Tenants’ Rights at Risk in NYCHA Conversions, Warns Human Rights Group

(THE CITY) GREG B. SMITH, February 4, 2022

The city Housing Authority’s years-long effort to place public housing into the hands of private managers shows signs of compromising tenants’ rights, a human rights group charged Thursday. 

Citing increased eviction rates and a lack of oversight once buildings are turned over, Human Rights Watch released the results of a year-long examination of NYCHA’s plan to place one-third of its 175,000 apartments into the Rental Assistance Demonstration (RAD) program, an Obama-era effort aimed at improving public housing by relying on private sector assistance. 

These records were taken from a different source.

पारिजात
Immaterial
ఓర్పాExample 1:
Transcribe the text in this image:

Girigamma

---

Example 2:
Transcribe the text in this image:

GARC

To date, NYCHA has converted 11,000 apartments into its version of RAD, called Permanent Affordability Commitment Together (PACT), with plans to turn over a total of 62,000 units by the time the campaign is complete. 

NYCHA retains ownership of the properties but leases the buildings to developers who in turn must fund extensive renovations and maintain developments going forward. The managers then can pocket tenants’ rent and government subsidy funds. 

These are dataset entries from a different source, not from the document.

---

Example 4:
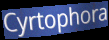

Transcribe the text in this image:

Cyrtophora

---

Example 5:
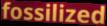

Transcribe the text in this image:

fossilizedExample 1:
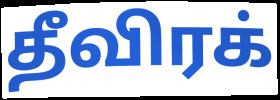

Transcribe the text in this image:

தீவிரக்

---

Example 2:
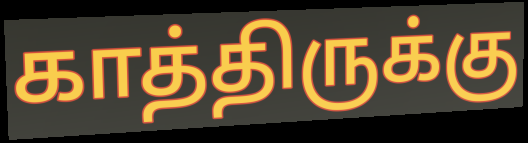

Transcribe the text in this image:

காத்திருக்கு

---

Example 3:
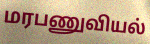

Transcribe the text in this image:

மரபணுவியல்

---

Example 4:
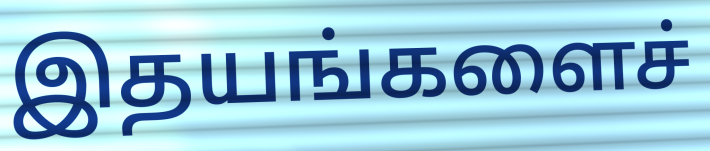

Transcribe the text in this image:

இதயங்களைச்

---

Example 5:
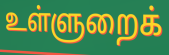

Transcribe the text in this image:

உள்ளுறைக்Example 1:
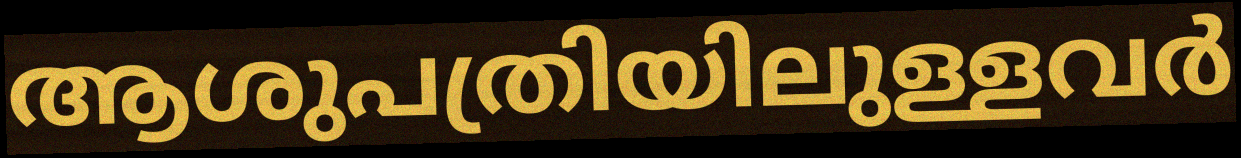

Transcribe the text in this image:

ആശുപത്രിയിലുള്ളവർ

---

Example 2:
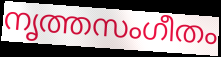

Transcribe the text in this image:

നൃത്തസംഗീതം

Examining NYCHA’s data for six PACT developments, Human Rights Watch found the eviction rates at four of the properties stayed about the same once they went into the program. But two developments — Ocean Bay Bayside in Far Rockaway, Queens, and Betances in the South Bronx — showed preliminary evidence of eviction numbers that jumped once they went into RAD.

Ocean Bay averaged 10.9 annual evictions in the four and a half years under NYCHA pre-conversion and 16 annual evictions in the three years since, from its 2017 conversion through the statewide eviction moratorium that went into effect in March 2020. 

Betances reported 13 evictions in the first 16 months after its conversion in November 2018, compared to 10 evictions in the 2.5 years prior under NYCHA management. That’s a jump in monthly eviction rate from .33 to .72.